3.   Once you sit down on the sand, you should plan to stay there for a while.

This was only complicated by the missing beach towel problem from #2.  Obviously, if towels weren't on my packing radar, then any kind of foldable beach chair certainly wasn't either.  (We're gluttons for punishment, what can I say?)  So I plopped down on the sand and then proceeded to flop around like a fish out of water (or more like the kid brother Randy from the movie A Christmas Story) until I found a somewhat comfortable position.  Jake continued to read and write in his journal, clearly deep in thought and completely tuned out to my grunts and groans.  I kept my mind off of my aching hips and pelvic region by feeding the local seagulls, much to his annoyance.  Had Jake not been there to ultimately help me to my feet, I would probably still be lying there on the beach, doing what I consider to be a great impersonation of a beached whale.

4.  It's good to slow down (and not just because of my lower back).

It's finally begun to sink in that the days of just being the two of us are numbered, which brings about some mixed feelings on my part.  Although I'm anxiously counting down the days until we meet our Junebug, I sometimes want to be able to freeze moments of our lives together right now, so that we can always remember them for what they are right now: lazy mornings in bed, going to dinner at the drop of a hat, a leisurely weekend trip to the beach before packing up the stroller and diaper bag...

I'm more aware than ever of how quickly the time is moving now, and although I'm at the point where I'm ready to not be pregnant anymore, I don't want to wish away this time either.  We will never get it back and we will never be expecting our first again either.  Truly a time to slow down and cherish all that's good...

1 comment:

  1. I love you! (and your writing)

    p.s. it takes 2 to forget beach towels! (you + jake, not you + junebug)

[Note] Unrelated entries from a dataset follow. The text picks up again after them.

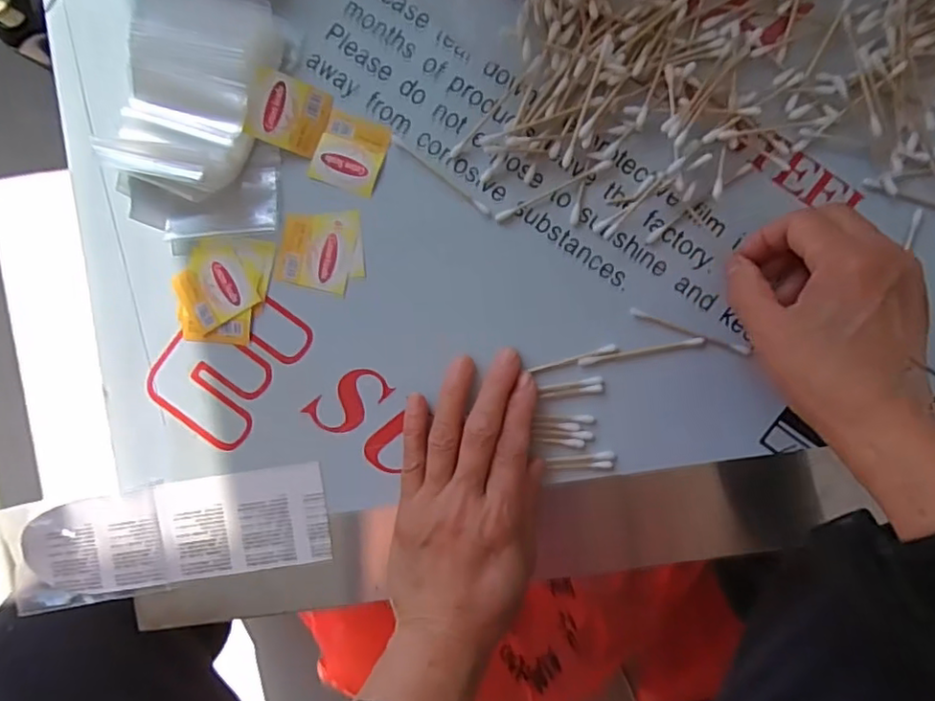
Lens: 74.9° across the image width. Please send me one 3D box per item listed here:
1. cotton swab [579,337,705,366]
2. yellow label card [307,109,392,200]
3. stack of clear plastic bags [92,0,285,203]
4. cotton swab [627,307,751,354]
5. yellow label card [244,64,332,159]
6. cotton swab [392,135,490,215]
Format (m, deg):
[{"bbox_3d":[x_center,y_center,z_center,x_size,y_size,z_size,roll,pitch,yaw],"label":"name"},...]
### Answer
[{"bbox_3d":[0.100,0.000,0.354,0.071,0.006,0.005,-10,92,3],"label":"cotton swab"},{"bbox_3d":[-0.068,-0.115,0.357,0.039,0.004,0.042,20,93,2],"label":"yellow label card"},{"bbox_3d":[-0.159,-0.149,0.344,0.081,0.029,0.115,18,93,2],"label":"stack of clear plastic bags"},{"bbox_3d":[0.127,-0.011,0.349,0.069,0.006,0.005,20,93,2],"label":"cotton swab"},{"bbox_3d":[-0.104,-0.137,0.352,0.044,0.004,0.038,17,96,-19],"label":"yellow label card"},{"bbox_3d":[-0.016,-0.102,0.354,0.071,0.004,0.005,39,93,1],"label":"cotton swab"}]

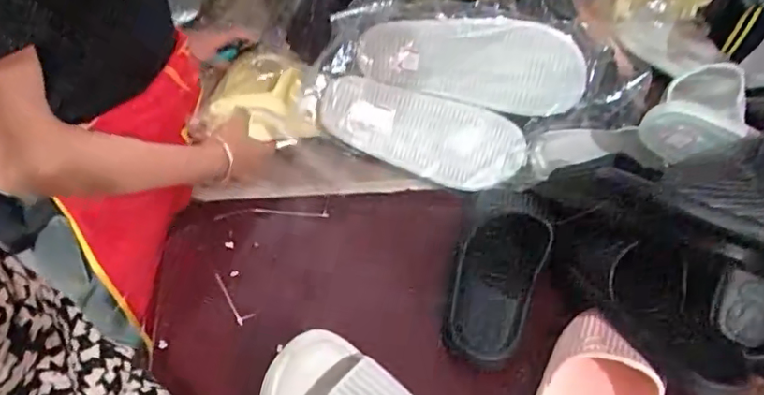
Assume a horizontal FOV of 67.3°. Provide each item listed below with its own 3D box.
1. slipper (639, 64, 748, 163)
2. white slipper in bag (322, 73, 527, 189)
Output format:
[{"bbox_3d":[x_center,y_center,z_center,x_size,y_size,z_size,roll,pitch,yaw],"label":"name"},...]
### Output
[{"bbox_3d":[0.452,-0.134,0.808,0.101,0.077,0.300,30,37,20],"label":"slipper"},{"bbox_3d":[0.054,-0.085,0.771,0.273,0.075,0.110,17,93,1],"label":"white slipper in bag"}]

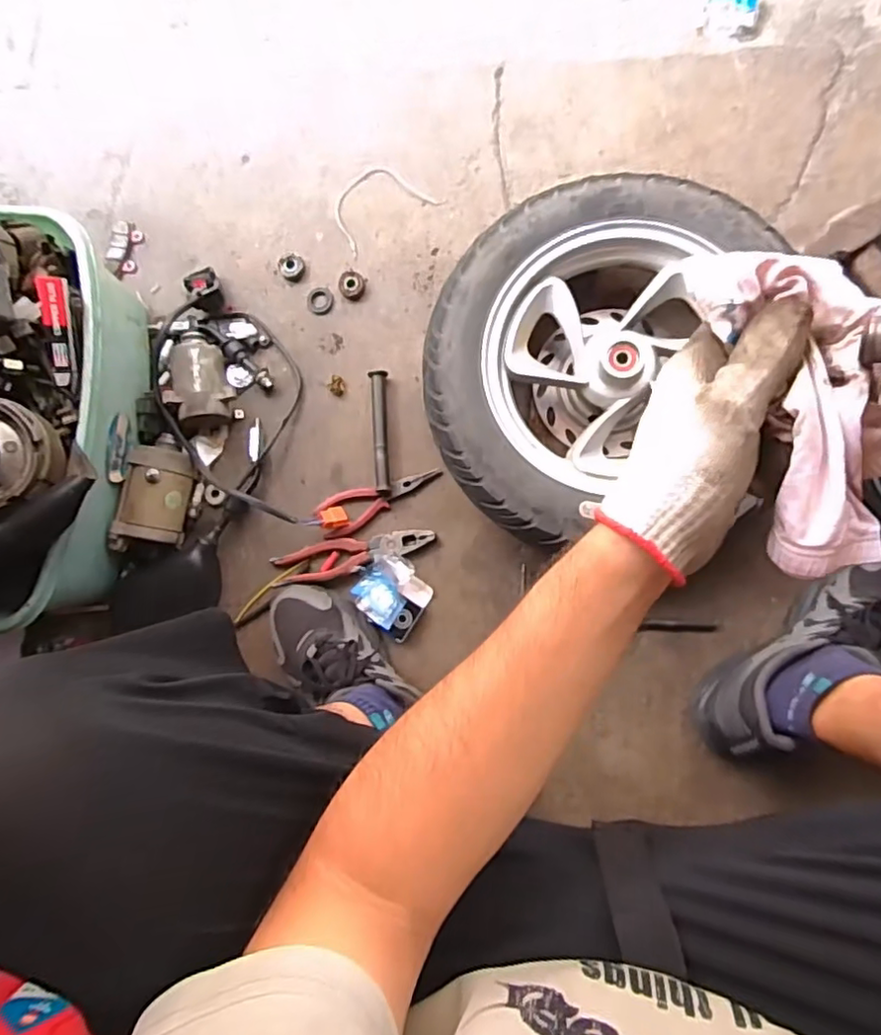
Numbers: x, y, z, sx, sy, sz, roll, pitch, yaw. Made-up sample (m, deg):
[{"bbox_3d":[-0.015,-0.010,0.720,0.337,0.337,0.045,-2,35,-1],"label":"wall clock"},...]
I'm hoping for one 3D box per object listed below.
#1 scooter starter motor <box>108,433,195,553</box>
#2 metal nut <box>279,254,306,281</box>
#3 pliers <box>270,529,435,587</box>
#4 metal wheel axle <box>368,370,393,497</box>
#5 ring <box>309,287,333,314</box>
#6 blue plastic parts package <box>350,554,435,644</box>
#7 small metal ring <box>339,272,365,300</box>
[{"bbox_3d":[-0.328,-0.028,0.700,0.066,0.063,0.136,5,85,6],"label":"scooter starter motor"},{"bbox_3d":[-0.184,-0.310,0.748,0.033,0.009,0.031,-1,84,6],"label":"metal nut"},{"bbox_3d":[-0.103,0.041,0.701,0.192,0.019,0.044,-15,83,4],"label":"pliers"},{"bbox_3d":[-0.069,-0.099,0.711,0.019,0.015,0.146,-5,84,5],"label":"metal wheel axle"},{"bbox_3d":[-0.148,-0.267,0.743,0.031,0.004,0.033,-1,84,6],"label":"ring"},{"bbox_3d":[-0.055,0.087,0.687,0.082,0.029,0.080,38,89,8],"label":"blue plastic parts package"},{"bbox_3d":[-0.109,-0.284,0.738,0.033,0.010,0.032,-1,84,6],"label":"small metal ring"}]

    p.p.s. Chris and I are in oregon right now, about to drive back to VA. When we were packing to leave for oregon, I put a big freezer bag on the bathroom counter and said, "put whatever toiletries you are planning to use in the freezer bag before we leave." he said "okay" (which i took to assume that he was acknowledging that he had heard/understood what i had said). when we arrived in oregon, he opened the toiletries freezer bag and said, "hey, didn't you say that you were throwing my deodorant and contacts case into this bag? where are they?"... listening skills, my dear. listening skills.